Data entries
++++++

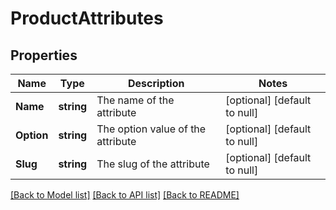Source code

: # ProductAttributes

## Properties
Name | Type | Description | Notes
------------ | ------------- | ------------- | -------------
**Name** | **string** | The name of the attribute | [optional] [default to null]
**Option** | **string** | The option value of the attribute | [optional] [default to null]
**Slug** | **string** | The slug of the attribute | [optional] [default to null]

[[Back to Model list]](../README.md#documentation-for-models) [[Back to API list]](../README.md#documentation-for-api-endpoints) [[Back to README]](../README.md)


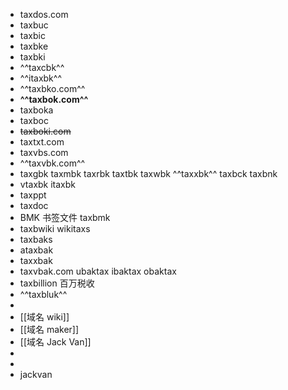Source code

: - taxdos.com
- taxbuc
- taxbic
- taxbke
- taxbki
- ^^taxcbk^^
- ^^itaxbk^^
- ^^taxbko.com^^
- **^^taxbok.com^^**
- taxboka
- taxboc
- ~~taxboki.com~~
- taxtxt.com
- taxvbs.com
- ^^taxvbk.com^^
- taxgbk taxmbk taxrbk taxtbk taxwbk ^^taxxbk^^ taxbck taxbnk
- vtaxbk itaxbk
- taxppt
- taxdoc
- BMK 书签文件 taxbmk
- taxbwiki wikitaxs
- taxbaks
- ataxbak
- taxxbak
- taxvbak.com ubaktax ibaktax obaktax
- taxbillion 百万税收
- ^^taxbluk^^
-
- [[域名 wiki]]
- [[域名 maker]]
- [[域名 Jack Van]]
-
-
- jackvan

++++++

- WHAT YOU NEED TO DO -
Could you find every line in the records above that has the string "null" and copy it?

- RESPONSE TO THE TASK -
**Name** | **string** | The name of the attribute | [optional] [default to null]
**Option** | **string** | The option value of the attribute | [optional] [default to null]
**Slug** | **string** | The slug of the attribute | [optional] [default to null]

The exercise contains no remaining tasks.